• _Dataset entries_
►
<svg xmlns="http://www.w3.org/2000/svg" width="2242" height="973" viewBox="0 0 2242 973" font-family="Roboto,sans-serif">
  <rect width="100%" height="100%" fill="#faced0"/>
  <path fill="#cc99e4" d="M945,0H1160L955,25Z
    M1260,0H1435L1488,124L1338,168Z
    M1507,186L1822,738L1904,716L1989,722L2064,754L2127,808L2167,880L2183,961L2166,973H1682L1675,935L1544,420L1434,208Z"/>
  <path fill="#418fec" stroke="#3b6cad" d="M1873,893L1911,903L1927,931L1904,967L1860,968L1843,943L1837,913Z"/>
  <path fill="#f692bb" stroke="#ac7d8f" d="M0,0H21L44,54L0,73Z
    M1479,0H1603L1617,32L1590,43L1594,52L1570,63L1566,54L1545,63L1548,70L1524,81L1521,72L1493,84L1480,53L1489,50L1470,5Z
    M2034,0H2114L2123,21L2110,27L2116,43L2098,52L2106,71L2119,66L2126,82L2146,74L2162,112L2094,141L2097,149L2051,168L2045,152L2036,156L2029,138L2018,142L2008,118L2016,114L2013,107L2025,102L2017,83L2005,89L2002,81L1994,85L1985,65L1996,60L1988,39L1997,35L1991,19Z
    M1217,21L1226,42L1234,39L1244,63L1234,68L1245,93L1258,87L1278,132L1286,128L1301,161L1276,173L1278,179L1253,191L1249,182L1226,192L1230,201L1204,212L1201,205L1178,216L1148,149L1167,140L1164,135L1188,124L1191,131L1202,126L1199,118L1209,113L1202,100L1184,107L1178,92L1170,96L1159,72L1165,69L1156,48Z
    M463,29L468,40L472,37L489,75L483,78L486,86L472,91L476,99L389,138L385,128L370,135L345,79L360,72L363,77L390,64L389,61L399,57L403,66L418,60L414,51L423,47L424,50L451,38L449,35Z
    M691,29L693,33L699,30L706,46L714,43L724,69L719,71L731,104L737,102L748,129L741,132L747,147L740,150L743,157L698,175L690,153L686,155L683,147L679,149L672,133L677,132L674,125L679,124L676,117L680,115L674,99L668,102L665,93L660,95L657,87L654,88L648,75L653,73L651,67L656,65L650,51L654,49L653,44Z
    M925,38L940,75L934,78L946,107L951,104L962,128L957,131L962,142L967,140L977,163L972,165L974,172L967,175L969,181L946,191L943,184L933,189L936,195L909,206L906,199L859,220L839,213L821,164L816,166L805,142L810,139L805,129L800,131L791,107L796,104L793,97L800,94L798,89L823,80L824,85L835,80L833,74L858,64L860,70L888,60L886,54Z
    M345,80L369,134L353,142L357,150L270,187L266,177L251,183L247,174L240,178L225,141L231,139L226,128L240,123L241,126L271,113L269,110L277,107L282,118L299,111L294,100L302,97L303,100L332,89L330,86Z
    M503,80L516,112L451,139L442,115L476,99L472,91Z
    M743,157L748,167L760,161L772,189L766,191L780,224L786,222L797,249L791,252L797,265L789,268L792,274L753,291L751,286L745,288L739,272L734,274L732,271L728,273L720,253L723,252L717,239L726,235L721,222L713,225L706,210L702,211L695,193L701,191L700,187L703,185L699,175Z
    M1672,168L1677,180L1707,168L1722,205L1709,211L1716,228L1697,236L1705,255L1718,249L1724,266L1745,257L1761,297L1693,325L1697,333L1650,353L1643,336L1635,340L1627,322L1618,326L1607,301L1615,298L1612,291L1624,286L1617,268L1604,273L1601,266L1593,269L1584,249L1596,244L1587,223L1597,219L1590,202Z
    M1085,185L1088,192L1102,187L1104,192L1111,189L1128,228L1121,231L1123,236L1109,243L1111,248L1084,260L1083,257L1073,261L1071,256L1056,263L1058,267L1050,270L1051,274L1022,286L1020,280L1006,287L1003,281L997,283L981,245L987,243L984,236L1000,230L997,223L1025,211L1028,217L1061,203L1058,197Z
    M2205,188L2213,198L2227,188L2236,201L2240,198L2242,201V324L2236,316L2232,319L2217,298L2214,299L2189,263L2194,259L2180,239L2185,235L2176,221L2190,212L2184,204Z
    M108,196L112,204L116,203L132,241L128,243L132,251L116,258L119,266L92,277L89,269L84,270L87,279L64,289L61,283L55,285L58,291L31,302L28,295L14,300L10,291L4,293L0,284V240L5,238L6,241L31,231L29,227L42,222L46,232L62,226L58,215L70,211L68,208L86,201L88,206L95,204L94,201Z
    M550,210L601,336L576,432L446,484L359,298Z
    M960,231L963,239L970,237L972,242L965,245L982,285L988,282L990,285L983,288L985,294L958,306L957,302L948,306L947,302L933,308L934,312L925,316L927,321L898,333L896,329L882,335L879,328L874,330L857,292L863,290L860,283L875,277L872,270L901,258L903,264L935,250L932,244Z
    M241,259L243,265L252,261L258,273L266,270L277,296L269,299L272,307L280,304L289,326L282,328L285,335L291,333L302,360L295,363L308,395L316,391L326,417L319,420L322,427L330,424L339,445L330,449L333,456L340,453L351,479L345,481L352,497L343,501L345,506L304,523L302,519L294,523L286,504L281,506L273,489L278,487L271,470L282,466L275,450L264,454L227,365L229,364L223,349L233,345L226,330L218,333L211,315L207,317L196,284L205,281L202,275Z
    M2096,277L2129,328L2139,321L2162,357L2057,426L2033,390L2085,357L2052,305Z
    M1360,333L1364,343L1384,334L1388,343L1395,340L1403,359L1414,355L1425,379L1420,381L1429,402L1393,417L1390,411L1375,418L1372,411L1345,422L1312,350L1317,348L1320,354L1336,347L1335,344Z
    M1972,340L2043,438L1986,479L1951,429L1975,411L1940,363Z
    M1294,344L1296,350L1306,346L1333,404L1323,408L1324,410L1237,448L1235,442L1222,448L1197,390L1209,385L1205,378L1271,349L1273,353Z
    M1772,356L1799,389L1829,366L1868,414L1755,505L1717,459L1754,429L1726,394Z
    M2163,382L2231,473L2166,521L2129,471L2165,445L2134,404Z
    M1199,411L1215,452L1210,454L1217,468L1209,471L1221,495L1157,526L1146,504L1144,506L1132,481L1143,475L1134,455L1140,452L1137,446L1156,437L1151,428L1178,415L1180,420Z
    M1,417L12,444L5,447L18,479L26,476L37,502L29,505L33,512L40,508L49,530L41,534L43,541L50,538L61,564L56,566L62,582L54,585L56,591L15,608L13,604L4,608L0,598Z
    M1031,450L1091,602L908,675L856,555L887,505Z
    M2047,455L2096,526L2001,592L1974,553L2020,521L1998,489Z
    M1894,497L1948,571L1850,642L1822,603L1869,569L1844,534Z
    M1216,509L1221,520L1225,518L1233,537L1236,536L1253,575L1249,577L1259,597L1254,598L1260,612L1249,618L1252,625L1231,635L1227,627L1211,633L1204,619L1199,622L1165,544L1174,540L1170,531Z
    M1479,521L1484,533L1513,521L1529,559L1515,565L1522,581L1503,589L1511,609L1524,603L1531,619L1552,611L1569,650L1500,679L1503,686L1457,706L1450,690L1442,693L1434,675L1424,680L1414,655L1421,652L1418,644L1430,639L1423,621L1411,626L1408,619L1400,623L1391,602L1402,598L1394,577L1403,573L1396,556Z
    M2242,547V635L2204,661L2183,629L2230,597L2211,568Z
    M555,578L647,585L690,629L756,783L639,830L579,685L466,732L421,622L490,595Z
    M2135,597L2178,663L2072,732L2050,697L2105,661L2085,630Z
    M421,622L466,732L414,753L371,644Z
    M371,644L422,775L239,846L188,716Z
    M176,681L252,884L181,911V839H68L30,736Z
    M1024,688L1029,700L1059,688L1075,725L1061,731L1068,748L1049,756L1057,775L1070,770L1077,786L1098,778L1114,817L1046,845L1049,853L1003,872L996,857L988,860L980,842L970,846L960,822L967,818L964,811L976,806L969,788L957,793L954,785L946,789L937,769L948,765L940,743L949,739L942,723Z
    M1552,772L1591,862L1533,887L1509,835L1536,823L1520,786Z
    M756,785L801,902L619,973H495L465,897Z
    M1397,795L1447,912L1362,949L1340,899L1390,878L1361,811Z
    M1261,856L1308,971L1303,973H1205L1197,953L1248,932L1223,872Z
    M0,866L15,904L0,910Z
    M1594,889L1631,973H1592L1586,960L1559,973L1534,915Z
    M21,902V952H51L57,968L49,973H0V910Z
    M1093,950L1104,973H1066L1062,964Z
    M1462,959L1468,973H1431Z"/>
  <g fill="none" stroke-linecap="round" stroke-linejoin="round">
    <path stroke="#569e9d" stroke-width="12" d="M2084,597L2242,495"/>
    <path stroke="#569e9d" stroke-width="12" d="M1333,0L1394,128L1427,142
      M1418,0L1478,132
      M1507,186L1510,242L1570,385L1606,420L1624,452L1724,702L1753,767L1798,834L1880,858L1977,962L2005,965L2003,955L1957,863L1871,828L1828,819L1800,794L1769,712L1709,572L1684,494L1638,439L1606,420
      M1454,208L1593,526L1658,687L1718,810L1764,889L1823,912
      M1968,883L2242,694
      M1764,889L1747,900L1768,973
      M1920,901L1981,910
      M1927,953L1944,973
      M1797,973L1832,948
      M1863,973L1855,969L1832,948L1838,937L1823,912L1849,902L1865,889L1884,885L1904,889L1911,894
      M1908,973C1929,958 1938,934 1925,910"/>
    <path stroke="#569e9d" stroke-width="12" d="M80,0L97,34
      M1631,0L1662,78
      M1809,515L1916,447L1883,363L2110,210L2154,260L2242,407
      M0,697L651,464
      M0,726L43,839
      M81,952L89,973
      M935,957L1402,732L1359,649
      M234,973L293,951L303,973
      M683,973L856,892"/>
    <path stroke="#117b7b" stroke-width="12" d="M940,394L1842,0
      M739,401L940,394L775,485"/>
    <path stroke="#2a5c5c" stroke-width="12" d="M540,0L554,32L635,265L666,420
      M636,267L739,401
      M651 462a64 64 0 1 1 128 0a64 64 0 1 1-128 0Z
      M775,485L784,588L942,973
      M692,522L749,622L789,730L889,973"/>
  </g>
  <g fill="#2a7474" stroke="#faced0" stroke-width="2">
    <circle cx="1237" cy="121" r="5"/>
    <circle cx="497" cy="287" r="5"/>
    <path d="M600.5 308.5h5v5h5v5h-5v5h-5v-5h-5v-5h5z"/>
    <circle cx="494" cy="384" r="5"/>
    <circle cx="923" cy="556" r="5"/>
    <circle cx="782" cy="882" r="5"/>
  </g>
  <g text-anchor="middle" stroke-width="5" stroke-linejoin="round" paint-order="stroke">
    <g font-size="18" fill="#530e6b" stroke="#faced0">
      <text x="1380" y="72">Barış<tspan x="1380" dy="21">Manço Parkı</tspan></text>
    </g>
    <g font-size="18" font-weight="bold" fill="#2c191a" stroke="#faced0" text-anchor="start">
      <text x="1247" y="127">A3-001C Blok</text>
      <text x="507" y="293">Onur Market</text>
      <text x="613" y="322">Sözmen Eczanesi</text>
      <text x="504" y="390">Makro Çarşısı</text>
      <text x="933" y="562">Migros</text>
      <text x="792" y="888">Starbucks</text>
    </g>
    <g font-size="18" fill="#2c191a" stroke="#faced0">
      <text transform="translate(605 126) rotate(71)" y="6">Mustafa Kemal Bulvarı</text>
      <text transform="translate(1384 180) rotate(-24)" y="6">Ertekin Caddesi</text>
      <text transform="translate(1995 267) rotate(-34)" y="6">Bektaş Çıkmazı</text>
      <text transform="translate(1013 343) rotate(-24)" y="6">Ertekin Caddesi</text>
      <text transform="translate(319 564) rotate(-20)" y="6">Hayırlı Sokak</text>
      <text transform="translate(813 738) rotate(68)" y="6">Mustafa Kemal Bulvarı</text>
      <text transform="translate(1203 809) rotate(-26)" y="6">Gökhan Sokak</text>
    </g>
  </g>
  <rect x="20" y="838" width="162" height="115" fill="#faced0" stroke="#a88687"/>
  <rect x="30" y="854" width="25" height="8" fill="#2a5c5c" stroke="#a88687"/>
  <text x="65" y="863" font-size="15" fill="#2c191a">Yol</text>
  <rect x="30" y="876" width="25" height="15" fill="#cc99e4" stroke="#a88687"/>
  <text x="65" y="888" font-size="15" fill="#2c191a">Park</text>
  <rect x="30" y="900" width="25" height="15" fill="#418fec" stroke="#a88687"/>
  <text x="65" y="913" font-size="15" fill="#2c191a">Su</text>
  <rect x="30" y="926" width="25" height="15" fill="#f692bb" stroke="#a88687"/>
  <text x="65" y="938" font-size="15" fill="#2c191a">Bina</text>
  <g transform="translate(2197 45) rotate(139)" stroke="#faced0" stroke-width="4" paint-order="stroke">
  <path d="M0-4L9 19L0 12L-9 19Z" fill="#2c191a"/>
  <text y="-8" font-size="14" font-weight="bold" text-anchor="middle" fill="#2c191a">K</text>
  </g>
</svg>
◄
• _What you should do_
As the answer, set down only the lines from the data above between the one holding "M1261,856L1308,971L1303,973H1205L1197,953L1248,932L1223,872Z" and the one holding "M81,952L89,973", inclusive, exactly as they read.

• _Exercise result_
    M1261,856L1308,971L1303,973H1205L1197,953L1248,932L1223,872Z
    M0,866L15,904L0,910Z
    M1594,889L1631,973H1592L1586,960L1559,973L1534,915Z
    M21,902V952H51L57,968L49,973H0V910Z
    M1093,950L1104,973H1066L1062,964Z
    M1462,959L1468,973H1431Z"/>
  <g fill="none" stroke-linecap="round" stroke-linejoin="round">
    <path stroke="#569e9d" stroke-width="12" d="M2084,597L2242,495"/>
    <path stroke="#569e9d" stroke-width="12" d="M1333,0L1394,128L1427,142
      M1418,0L1478,132
      M1507,186L1510,242L1570,385L1606,420L1624,452L1724,702L1753,767L1798,834L1880,858L1977,962L2005,965L2003,955L1957,863L1871,828L1828,819L1800,794L1769,712L1709,572L1684,494L1638,439L1606,420
      M1454,208L1593,526L1658,687L1718,810L1764,889L1823,912
      M1968,883L2242,694
      M1764,889L1747,900L1768,973
      M1920,901L1981,910
      M1927,953L1944,973
      M1797,973L1832,948
      M1863,973L1855,969L1832,948L1838,937L1823,912L1849,902L1865,889L1884,885L1904,889L1911,894
      M1908,973C1929,958 1938,934 1925,910"/>
    <path stroke="#569e9d" stroke-width="12" d="M80,0L97,34
      M1631,0L1662,78
      M1809,515L1916,447L1883,363L2110,210L2154,260L2242,407
      M0,697L651,464
      M0,726L43,839
      M81,952L89,973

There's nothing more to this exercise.